What needs to be done -
The whole listing below must be printed again exactly, images excluded.

Top of Provided material

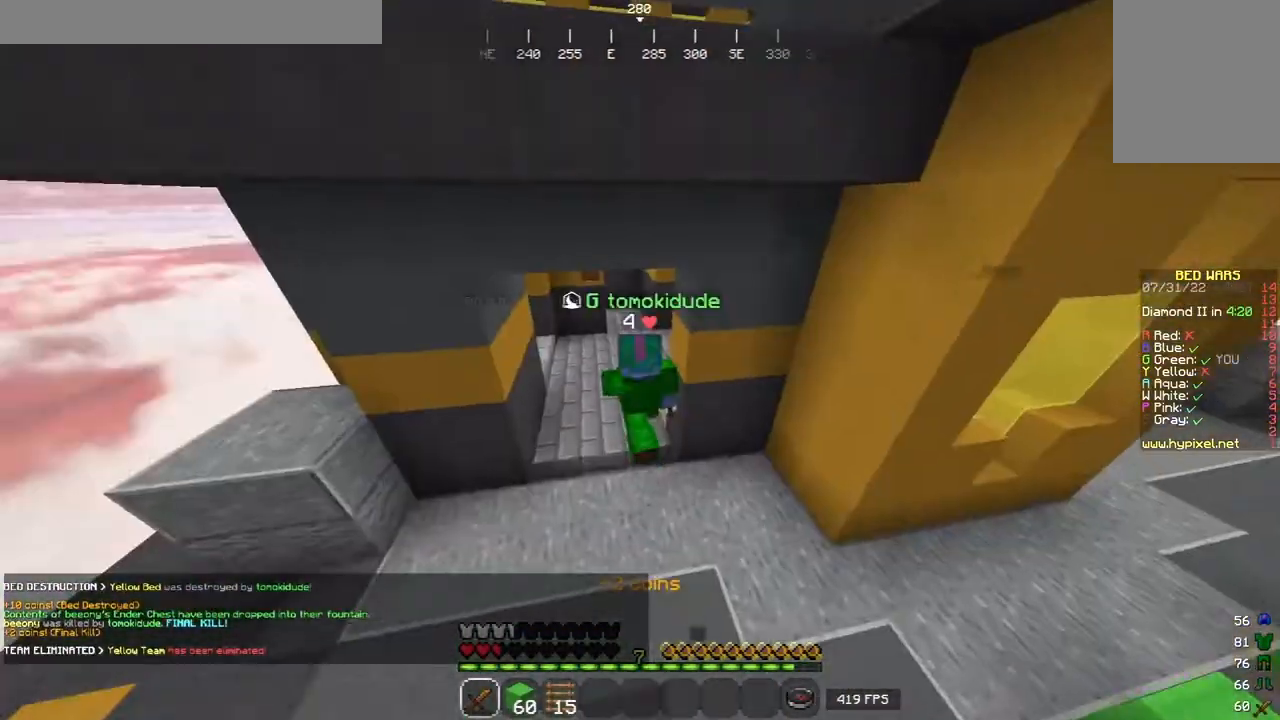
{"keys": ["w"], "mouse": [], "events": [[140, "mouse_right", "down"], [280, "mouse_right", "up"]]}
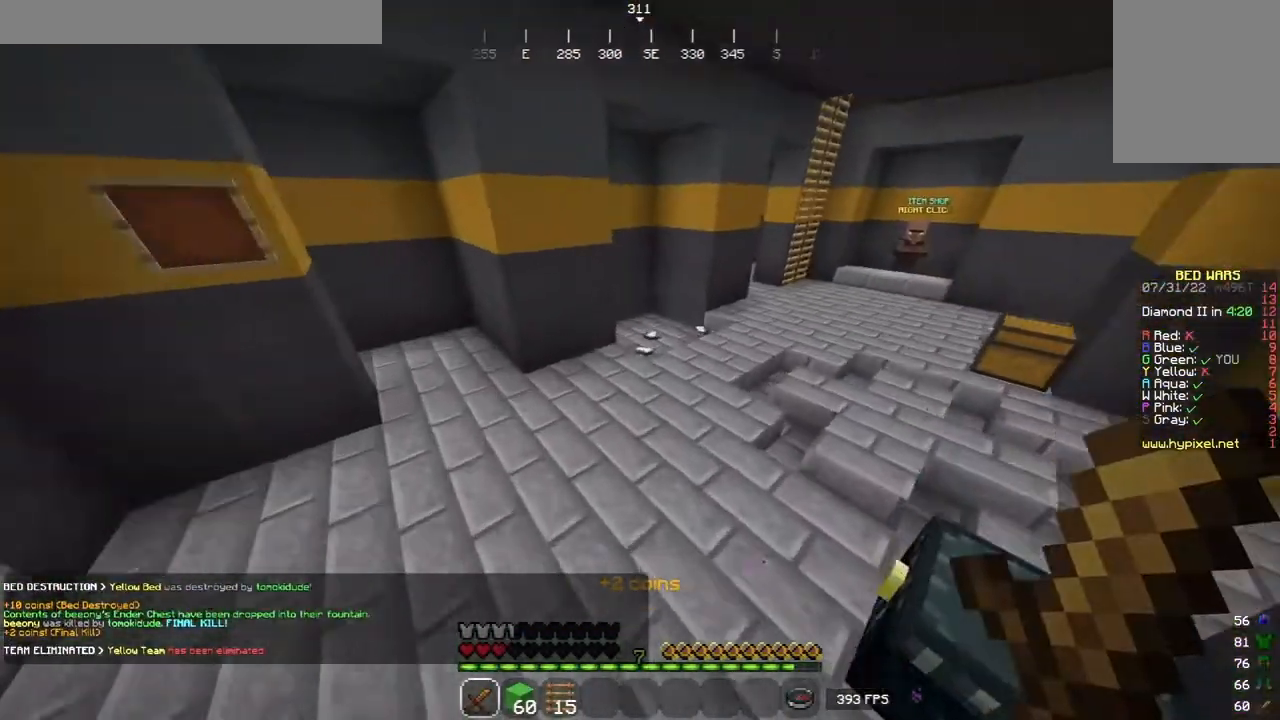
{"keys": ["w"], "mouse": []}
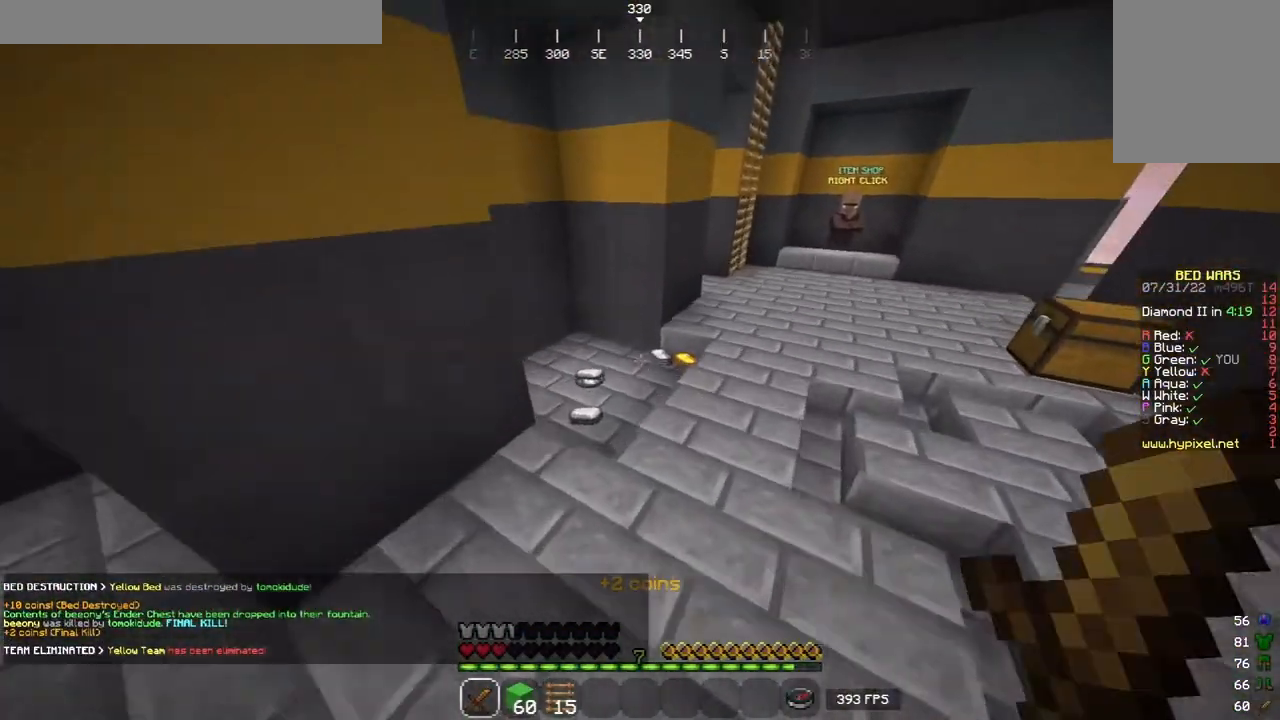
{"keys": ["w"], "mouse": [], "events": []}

Bottom of Provided material

Solved exercise -
{"keys": ["w"], "mouse": [], "events": [[140, "mouse_right", "down"], [280, "mouse_right", "up"]]}
{"keys": ["w"], "mouse": []}
{"keys": ["w"], "mouse": [], "events": []}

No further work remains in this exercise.